Introducing an animal only to kill it so the Protag Feels Bad (or gets mad and seeks revenge). I want to hurt those writers. No jury will convict me. Every time I saw a critter introduced, ordinary or supernatural, I knew it was toast. That's when I'd start skimming. Soon as the critter came to a bad end I'd stop and paste in the rejection letter. I know the tastes of the readers in the venue's target market. They don't like dead animals either. I don't care that your favorite writer kills critters. Unless you have his sales figures, we don't want any furry, finned, or scaled corpses littering our screens.
SENDING THE SUBMISSION TO THE WRONG PUBLISHER. Yes, this should be obvious, but I didn't know it back in the day, so I was sending urban fantasy to publishers of cozy mysteries. My "logic" was I thought they might be tired of cozy mysteries and enjoy publishing something different, just to have a change.

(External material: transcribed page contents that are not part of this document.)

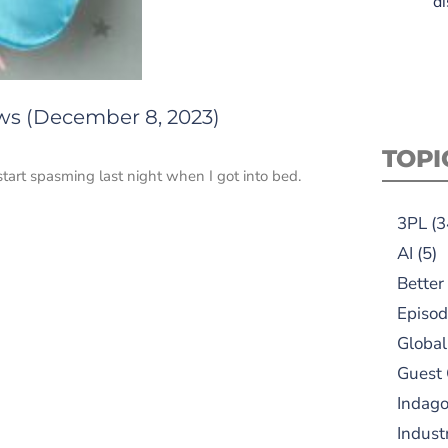
di
ews (December 8, 2023)
TOPI
tart spasming last night when I got into bed.
3PL
(3
AI
(5)
Better
Episod
Global
Guest
Indag
Indust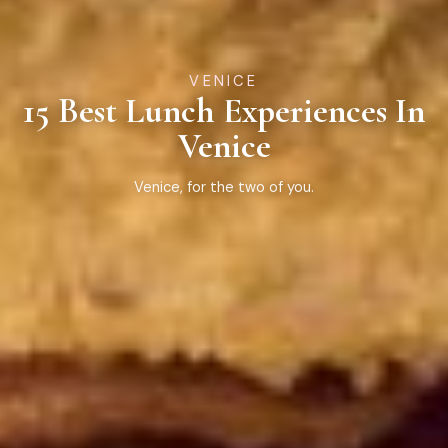
VENICE
15 Best Lunch Experiences In
Venice
Venice, for the two of you.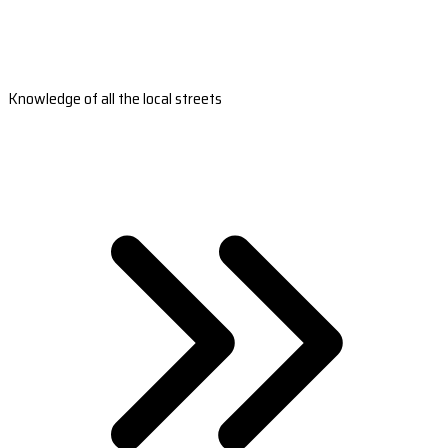
Knowledge of all the local streets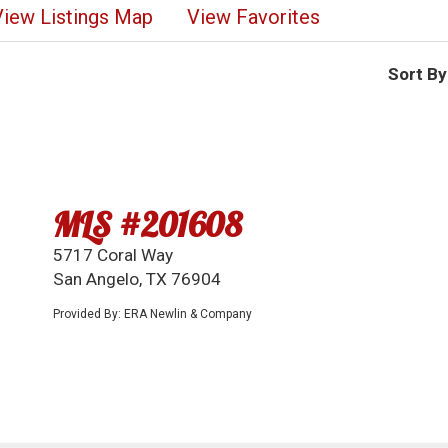
View Listings Map
View Favorites
Sort By
MLS #201608
5717 Coral Way
San Angelo, TX 76904
Provided By: ERA Newlin & Company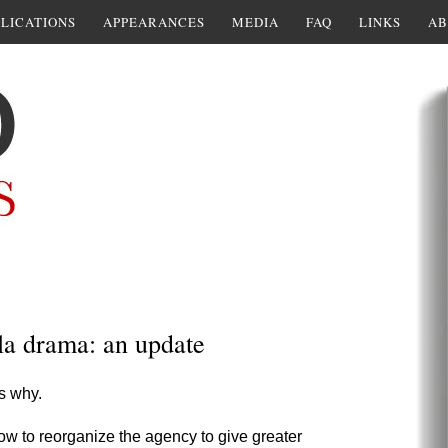
LICATIONS
APPEARANCES
MEDIA
FAQ
LINKS
AB
la drama: an update
s why.
 how to reorganize the agency to give greater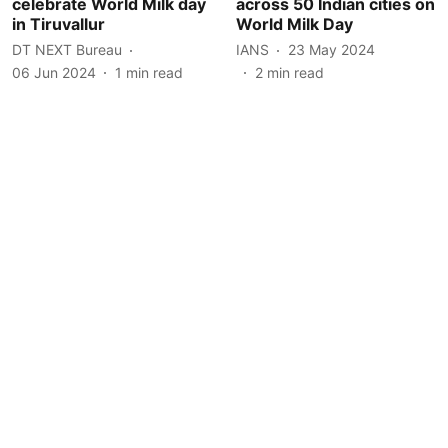
celebrate World Milk day
across 50 Indian cities on
in Tiruvallur
World Milk Day
DT NEXT Bureau
IANS
23 May 2024
06 Jun 2024
1
min read
2
min read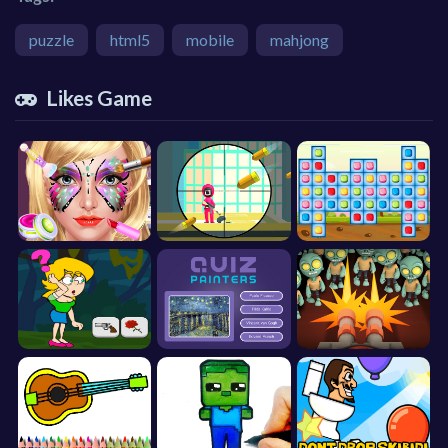
puzzle
html5
mobile
mahjong
Likes Game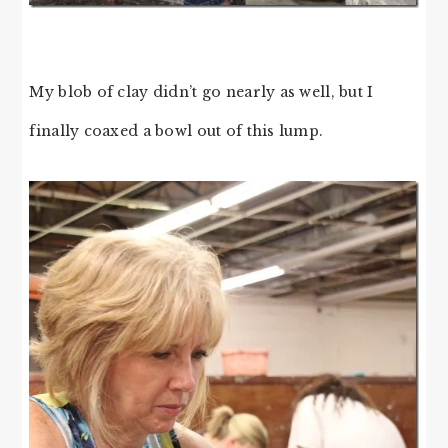
My blob of clay didn’t go nearly as well, but I
finally coaxed a bowl out of this lump.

That's how a *reader* thinks. You get full up on romances and want to try a thriller for variety, but publishers don't think that way. Publishers and agents specialize, just like doctors. They are familiar with their genre and know how to market it. I know, Frank Herbert's Dune got published by a car repair manual house. That was half a century ago. This is now. Catch up.
READ THE MAGAZINES you're targeting. You do not send edgy, graphic horror to a zine that prefers light fantasy. Since I began reading how to submit stuff back in dinosaur days, the theme from editors was "read our magazine." It's not about them hoping to score a sale. It's about sending the kind of stuff they want to buy. They know their target market: if you don't write their kind of story, you're wasting your time and theirs.
Patronizing (or pompous) cover letter. I don't read cover letters and get right to the story to see if it has any legs. A bad cover letter won't kill your story, but you don't do yourself any favors with, "I know you're only an editor and might not understand the complex themes in this work, but...."
That one used to get passed around to other editors for a laugh, but we don't bother any more, having seen too many. All you need is your name, contact addy, the title, genre, and word count. A "thank you for your time" as a closer is fine. Keep It Simple! It's okay to have no resume, we all start the same, unknown and unsold. There's no shame in that.
Including your astrological sign, number of kids/pets, a hint of your kooky personality, how much you think this story will win a Hugo, that your mom and writers' group LOVED it is a waste of typing. Less is more.
DO NOT include the names of venues you have submitted work to; those count ONLY if you SOLD something. Non-paying venues do not count. This editor needs to know if another editor liked your words enough to pay real money for them. You say "I have sold work to: name of paying venue." Yes, keep it simple and no fibbing. I have access to Google and will look you up.
Having crazyhat shit up on your FB page. It's true. A few times I have looked up the writer, saw that they were not only certifiable, but a danger to themselves and others, and rejected the story. Be careful what you post on the Interwebzy-Thang.
In one case I know it cost ME an editing job. I'd applied to do editing at a small romance house, and that day, frustrated by crap I'd seen on a bestseller list, vowed to write the worst romance possible, upload the uncorrected drek to Kindle, and make a million on it. It was intended as humor. Of course my potential employers saw that, decided I was not funny (or professional), and said no thank you. (Yes, I LOVE romance -- if it is well-written. The titles on that list were badly written, yet selling like mad. It's frustrating, but keep your frustrations to yourself. Blog or post positive stuff or don't post at all. The Interwebzy-Thang is forever.) Be professional. The time to rant is after you're on the bestseller list yourself.
If a story avoids those pitfalls, then maybe you've got a shot.
If you Google around for other reasons why books get rejected you'll get depressed, but you'll learn a lot.
Then you get over the depression, put on your game face, and get to work!